Louisiana Loses Social-Cost-of-Carbon Lawsuit in the Fifth Circuit (Again)

Today a unanimous panel of the U.S. Court of Appeals for the Fifth Circuit dismissed a red-state challenge to the Biden Administration’s interim Social Cost of Carbon estimates due to a lack of Article III standing. This is not a surprise. While a district court had initially enjoined the Biden Administration’s use of these estimates (in a tortured legal opinion), this decision was stayed by a different Fifth Circuit panel last year (and the Supreme Court refused to intervene). A similar challenge was also rejected on standing grounds by the U.S. Court of Appeals for the Eighth Circuit.

Judge Wiener wrote for the unanimous panel, joined by Judges Higginson and Wilson. Judge Wiener’s relatively brief opinion begins:

On January 20, 2021, the Biden Administration issued an executive order that re-established an interagency working group (“Working Group”) to formulate guidance on the “social cost of greenhouse gases.” That order directed the Working Group to publish dollar estimates quantifying changes in carbon, methane, and nitrous oxide emissions (collectively, “greenhouse gases”) for consideration by federal agencies when policymaking. The Working Group has since published “Interim Estimates” based largely on the findings of its predecessor working group.

The Plaintiffs-Appellees States (“Plaintiffs”) challenge E.O. 13990 and the Interim Estimates as procedurally invalid, arbitrary and capricious, inconsistent with various agency-specific statutes, and ultra vires. They obtained a preliminary injunction in the district court. Defendants-Appellants (“Defendants”) appealed, and a panel of this court stayed the injunction.

We now dismiss this action because Plaintiffs have failed to meet their burden to prove standing. Plaintiffs’ allegations of “injury in fact” rely on a chain of hypotheticals: federal agencies may (or may not) premise their actions on the Interim Estimates in a manner that may (or may not) burden the States. Such injuries do not flow from the Interim Estimates but instead from potential future regulations, i.e., final rules that are subject to their own legislated avenues of scrutiny, dialogue, and judicial review on an appropriately developed record.

For reasons that Judge Wiener explains, it is difficult to demosntrate Article III injury from an Exeuctive Order until that order results in a specific agency action that harms the plaintiff.

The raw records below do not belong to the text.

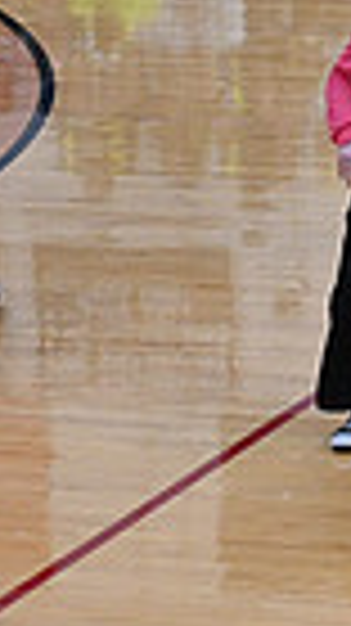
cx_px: 1264
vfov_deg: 6.1
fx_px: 5885
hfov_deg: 3.3
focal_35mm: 355
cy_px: 182
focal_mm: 81
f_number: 4
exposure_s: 1/400
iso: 4000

Plaintiffs here allege that fiscal, procedural, and sovereignty-related harms might arise from regulations molded by the Interim Estimates. Although any one of these would satisfy “injury in fact,” we conclude that the allegations here fail to do so. At the core of our conclusion is this: E.O. 13990 does not require any action from federal agencies. Agencies are neither punished nor rewarded for their treatment of the Interim Estimates. Agencies must exercise discretion in conducting their cost-benefit analyses and deciding to use the Interim Estimates as “appropriate and consistent with applicable law.” Since nothing in E.O. 13990 requires States to implement the Interim Estimates, Plaintiffs rely on harms wrought by regulations that may result from the Interim Estimates. It is well accepted that the mere “possibility of regulation” fails to satisfy injury in fact. . . .

We find no “injury in fact” here, because Plaintiffs’ alleged harms “rel[y] on a highly attenuated chain of possibilities.” A federal agency must factor the Interim Estimates into its deliberations on a rule that harms the States. The actual rulemaking considerations of a federal agency are not determinable in advance. Rather, an agency’s reliance on the Interim Estimates when crafting a future regulation is mere conjecture. Although we have found standing when the economic costs of a challenged policy were imminent and measurable,  the Interim Estimates are not certain to spawn the alleged harms. A panoply of reasons can underlie a regulation, and agencies are required to dictate and publicly report such reasons. It is through this process that we know that neither of Plaintiffs’ specific examples of injurious regulation were brought about by the Interim Estimates: In both instances, the relevant agencies reported that their decisions were not premised on those Estimates. The alleged harms would have occurred with or without the Interim Estimates. . . .

We conclude that Plaintiffs have not established standing here, which ends our analysis. Plaintiffs contemplate harms that are several steps removed from—and are not guaranteed by—the challenged Executive Order or the Interim Estimates. The states cannot do away with their alleged parade of horribles in a single swipe at the duly elected executive. Although the “case-by-case approach that this requires is understandably frustrating [to plaintiffs],” this remains the “the traditional, and remains the normal, mode of operation of the courts.”

This opinion is clear, direct, and correct. If states (or anyone else) is to challenge the Biden Administration’s Social Cost of Carbon estimates, they will have to challenge a discrete agency action that relied upon these estimates. They cannot challenge the estimates independently of an actual agency action that affects them.